Gov. Mike Huckabee has seized the no-changes-to-entitlements mantle from among the Republican wannabes and he’s set to run on it, aligning himself with people like Elizabeth Warren.

Politically, this is not such a dumb idea. There are a lot of seniors, including conservatives, who are understandably worried about their potential lack of gold to fund their Golden Years and fear changes to Medicare and Social Security. A barnstorming populist like Huckabee is particularly well suited to take the issue to his more buttoned-down rivals in the GOP.

Screen Shot 2015-05-07 at 12.58.10 PM“Let them end their own congressional pensions, not your Social Security!” Huckabee thundered Tuesday as he announced his candidacy. Washington, he said in a video, “has done enough lying and stealing. I’ll never rob seniors of what our government promised them and even forced them to pay for.”

Huckabee, as a matter of principle, is right. Government has promised these benefits and now can’t pay them. But that’s also the problem. The government can’t pay its obligations. It made promises it couldn’t keep. Because that’s what government does.

The latest estimate of the 75-year unfunded obligation for Medicare and Social Security is about $50 trillion

Now, let’s make this clear. That’s not the the government’s total obligation. That’s its unfunded obligation. It’s money it is supposed to pay out, but for which it hasn’t even assessed taxes or found spending cuts to get the cash.

THERE IS NO MONEY, HUCK.

People talk about when Social Security and Medicare will be bankrupt. I have some news. THEY ARE BANKRUPT RIGHT NOW. What else would you call a business running a $352 billion shortfall every year?

Those projected “bankruptcy” dates you hear about are accounting illusions. They presuppose that there are actually “Trust Funds” now being “tapped” to pay beneficiaries. But the Trust Funds, as you may know, don’t exist. The government collected your Social Security and Medicare taxes and spent it on other stuff. And now the Social Security and Medicare taxes it brings in aren’t enough, so it must plunder the General Fund that’s supposed to be for regular government spending.

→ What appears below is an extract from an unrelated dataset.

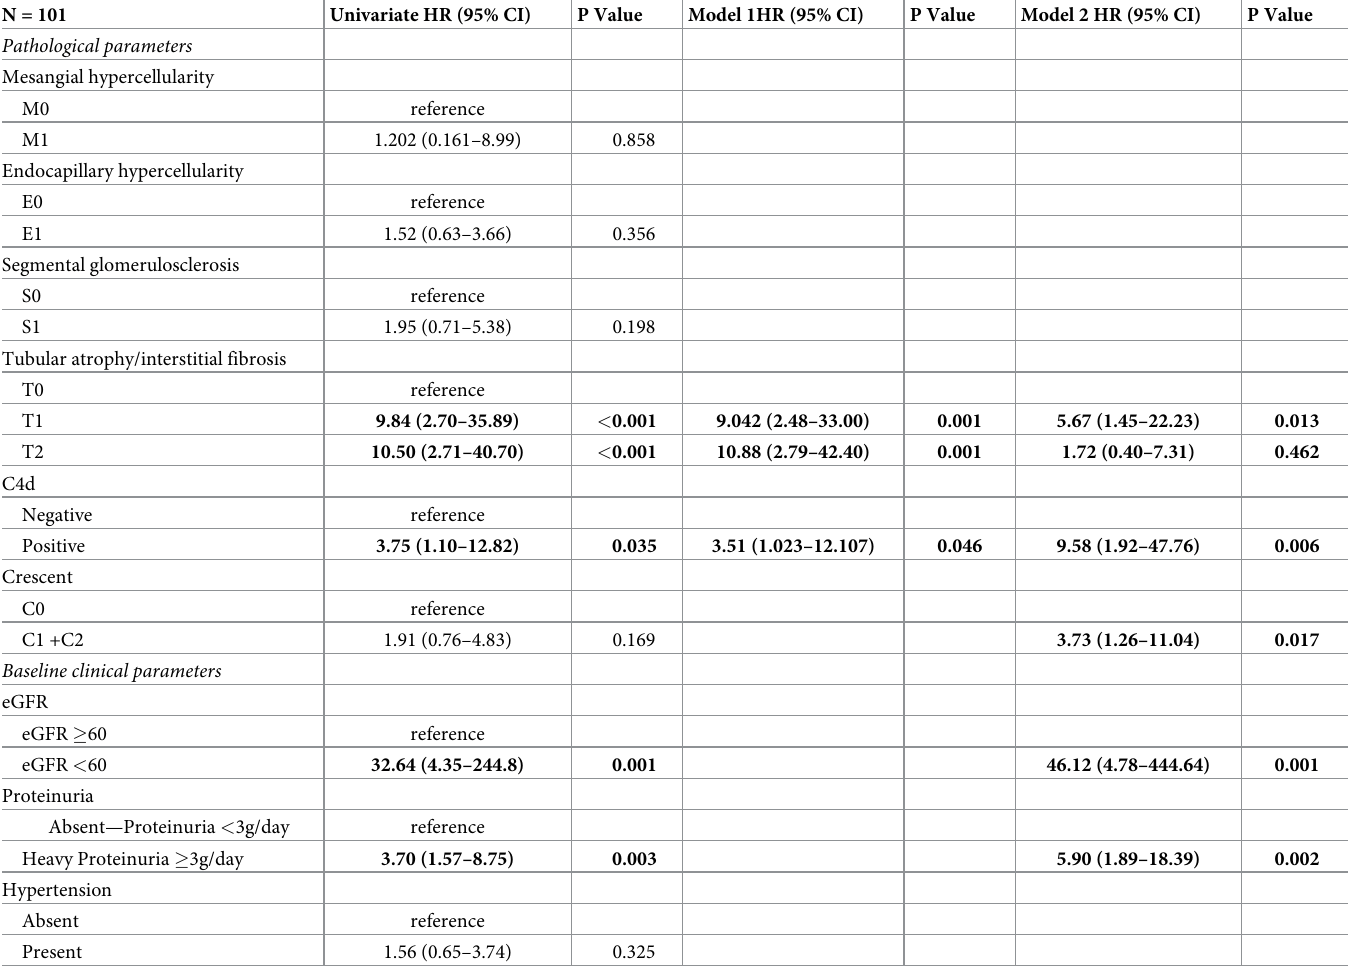
Table 4. Multivariate analysis of clinicopathological parameters on secondary outcome (Kidney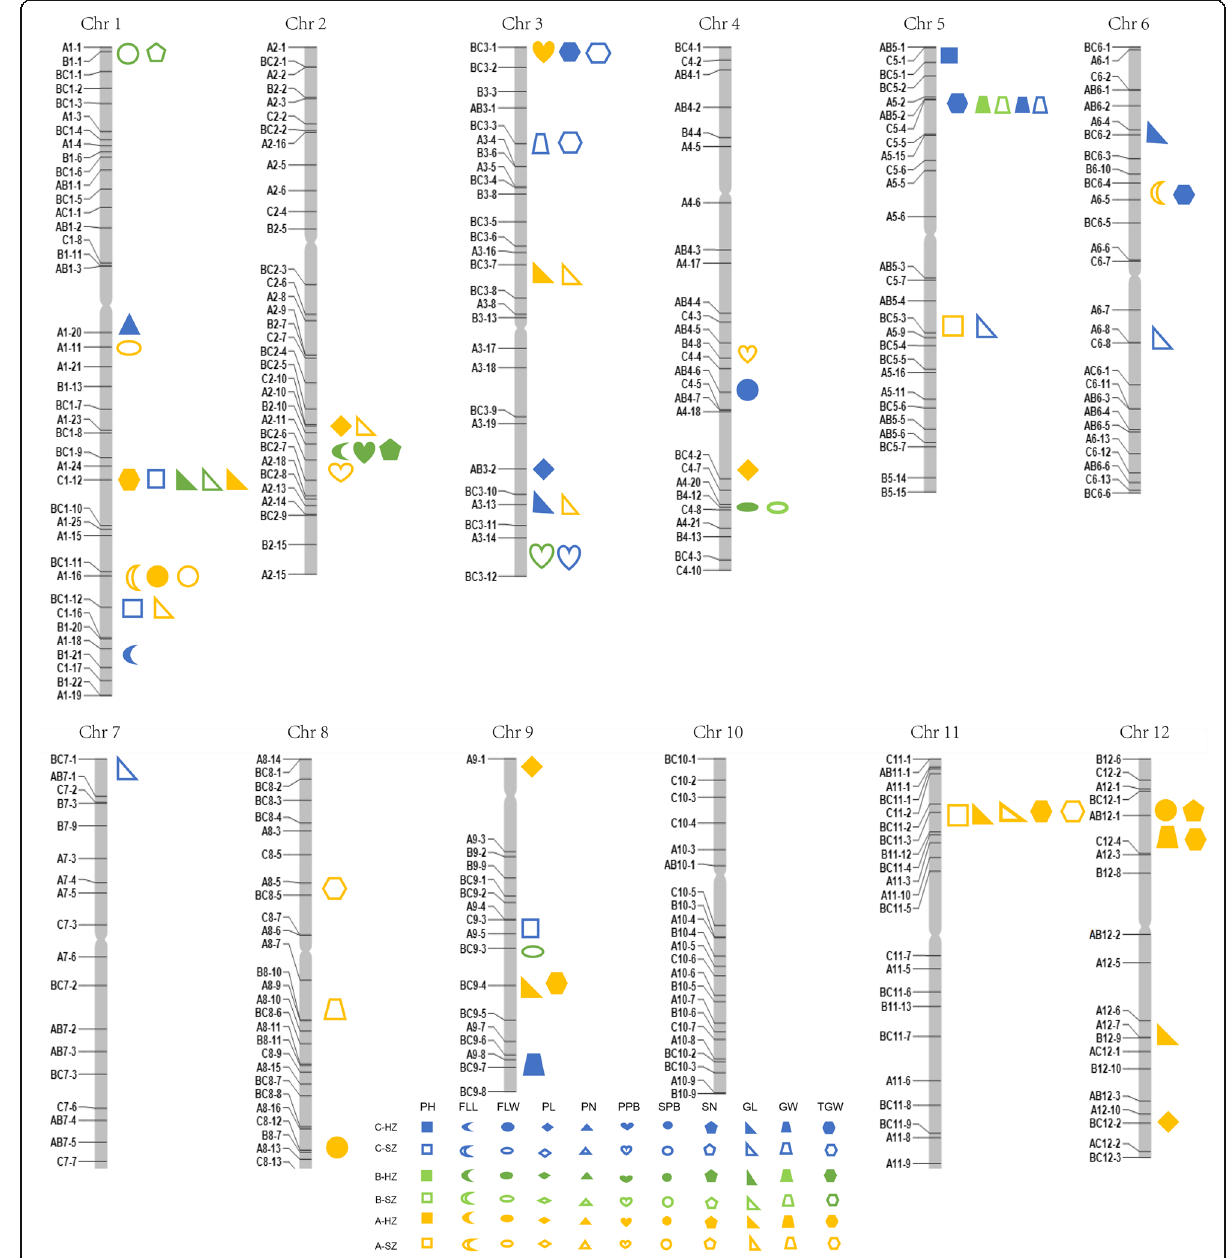
Fig. 4 The positions of QTLs located on each chromosome. Markers for CSSLs development are shown in left. HZ and SZ represent Hangzhou and Shenzhen,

According to the Medicare and Social Security Trustees:

The total General Fund requirements for Social Security and Medicare in 2014 are $352 billion, or 2.0 percent of GDP. Redemption of trust fund bonds, interest paid on those bonds, and transfers from the General Fund provide no new net income to the Treasury, which must finance these payments through some combination of increased taxation, reductions in other government spending, or additional borrowing from the public.

The annual deficit for Social Security alone, at $77 billion, is less than Medicare, but will rise quickly:

The Trustees project that this annual cash-flow deficit will average about $77 billion between 2014 and 2018 before rising steeply as income growth slows to its sustainable trend rate after the economic recovery is complete while the number of beneficiaries continues to grow at a substantially faster rate than the number of covered workers.

Nobody is realistically proposing taking benefits from current or even near retirees. But if the programs are to be saved, cuts to benefits for future wealthier retirees and an eventual increase in the retirement age, among other reforms, must occur. Otherwise, benefits for all will have to be cut, for rich and poor alike. That’s where Huckabee’s rhetoric is leading.

Because the money isn’t there. And every year we wait, as we have done under President Obama, the long-term shortfall gets worse.

Yes, it is breaking a promise to those who have contributed even a dime. It is not, however, as is sometimes suggested, taking people’s actual money away, since Social Security and Medicare are not savings programs. Your contributions fund current retirees, not yourself, and that’s the way it’s always been. If you are retired, current workers are funding you. So call your kids and thank them.

What entitlement reform does is try to set up a plan where those who can most afford the cuts get them. Because benefit cuts will have to happen. Unless retirees want payments as fictitious as the Trust Funds.